## TEXT SHOWN
━━━━━━━━━━━━━━━━━━━━
Soon, people were misusing the drugs and quickly developing addictions. A crisis was growing.

In 2016, the Centers for Disease Control and Prevention (CDC) published prescribing recommendations encouraging providers to consider alternative therapies first and to lower the dosage and duration of opioids.

Many clinicians immediately took patients off the drugs and stopped prescribing them altogether. Within the year, opioid prescribing dropped by about 10 percent, according to a report from IQVIA’s Institute for Human Data Science.

However, this meant some people who actually needed the drugs for chronic pain or had become physically dependent on them were cut off immediately, which harmed them.

“Since the CDC Guidelines for Prescribing Opioids for Chronic pain was released in 2016, many regulators have been using a one-size-fits-all approach evaluating and enforcing pain care and opioid use. This, unfortunately, has led to many healthcare providers lowering these medications too quickly and causing patients to experience withdrawal or turn to illegal sources to obtain these medications,” said Yili Huang, DO, the director of the pain management center at Phelps Hospital in Sleepy Hollow, New York.

In 2017, there were more than 47,000 fatal overdoses across the country, and the HHS declared the opioid crisis a public health emergency.

The CDC followed up on its recommendations earlier this year, noting that many providers had misapplied the guidelines and reduced opioid prescriptions too aggressively — which brings us to the new guidelines the HHS published Thursday.

The greatest risk of tapering someone off opioids too rapidly is withdrawal.

According to the HHS, sudden discontinuation of opioids can cause those who have a dependence on the drugs to feel more pain and experience severe psychological distress and thoughts of suicide.

Anxiety, insomnia, irritability, muscle aches, sweating, and diarrhea are common withdrawal symptoms as well.

“The best way to describe opioid withdrawal symptoms is a very bad flu,” Huang said.

These withdrawal symptoms can cause patients to illegally seek out the drugs, according to the guidelines.

That can include dangerously strong additives, like fentanyl, Huang adds. And if someone stops taking opioids then goes back to the original dose they were taking, they put themselves at risk for an overdose.

When patients are appropriately tapered off the drugs, the risk for withdrawal is exponentially lower, and patients have a greater chance of making a full recovery.

The guidelines stress that each patient should have their own custom tapering plan that’s in line with their goals and concerns.

“The ultimate goal is more than just to lower opioid use. It is to improve the patient’s health and function. To maximize the chance of success, the patient’s medical, functional, pain, and psychological needs should be addressed by a team of specialized providers,” Huang said.

For example, the longer someone’s been taking opioids (i.e., for a year or more), the longer their taper will take, the HHS notes.

On the other hand, some patients can tolerate a faster taper, especially those who’ve been using opioids for weeks or months rather than years.

If a patient’s being tapered off and begins to experience withdrawal, it’s best to pause and restart when the patient is ready.

Lastly, some patients who experience chronic pain could very well benefit from opioids at an appropriate dose, many health experts believe.

“Opioid utilization is warranted for many, and we should not lose sight of this. When considering reduction and/or halting of opioids, consequences that can lead to increased risk of morbidity/mortality need to be closely monitored and planned for,” Kapoor said.

The opioid epidemic is still very much alive, but Huang says the new guidelines are a great step in the right direction.

The Department of Health and Human Services (HHS) released new opioid guidelines last week, warning doctors that taking patients off opioids too quickly could do more harm than good.

The guidelines focus on the benefits of gradually and safely weaning people off the drugs. The government hopes they’ll help lower patients’ risks for withdrawal and overdose.

The guidelines aren’t a one-size-fits-all approach, health experts say. Each patient should be tapered off opioids in a manner that prioritizes their own goals and concerns.
━━━━━━━━━━━━━━━━━━━━
## RECORDS SHOWN
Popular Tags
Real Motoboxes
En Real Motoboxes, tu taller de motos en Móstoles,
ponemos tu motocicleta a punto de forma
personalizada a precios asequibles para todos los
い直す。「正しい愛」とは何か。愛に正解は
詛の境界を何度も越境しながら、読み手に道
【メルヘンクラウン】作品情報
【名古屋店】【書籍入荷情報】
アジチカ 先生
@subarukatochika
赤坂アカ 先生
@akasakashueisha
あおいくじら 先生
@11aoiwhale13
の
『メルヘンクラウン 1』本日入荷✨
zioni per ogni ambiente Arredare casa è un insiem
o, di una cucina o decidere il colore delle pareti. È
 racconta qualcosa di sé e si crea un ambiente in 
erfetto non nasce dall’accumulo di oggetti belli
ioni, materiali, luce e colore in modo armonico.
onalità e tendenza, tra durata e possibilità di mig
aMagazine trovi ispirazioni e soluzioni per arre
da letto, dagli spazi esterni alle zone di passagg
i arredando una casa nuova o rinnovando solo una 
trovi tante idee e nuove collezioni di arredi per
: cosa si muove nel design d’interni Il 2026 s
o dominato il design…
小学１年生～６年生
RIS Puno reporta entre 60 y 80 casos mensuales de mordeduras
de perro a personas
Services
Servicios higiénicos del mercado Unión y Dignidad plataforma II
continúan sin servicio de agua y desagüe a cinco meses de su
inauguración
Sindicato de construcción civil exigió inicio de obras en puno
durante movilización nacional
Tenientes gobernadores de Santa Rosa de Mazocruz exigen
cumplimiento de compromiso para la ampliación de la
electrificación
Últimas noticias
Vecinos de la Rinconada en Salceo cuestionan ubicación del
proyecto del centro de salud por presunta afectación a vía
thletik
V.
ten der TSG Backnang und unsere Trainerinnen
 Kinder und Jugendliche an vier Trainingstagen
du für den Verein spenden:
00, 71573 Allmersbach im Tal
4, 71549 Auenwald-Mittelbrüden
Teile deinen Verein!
━━━━━━━━━━━━━━━━━━━━
## WHAT IS BEING ASKED
Reproduce the opioid tapering text word for word, everything from "That can include" down to "for an overdose.".

## TASK OUTPUT
That can include dangerously strong additives, like fentanyl, Huang adds. And if someone stops taking opioids then goes back to the original dose they were taking, they put themselves at risk for an overdose.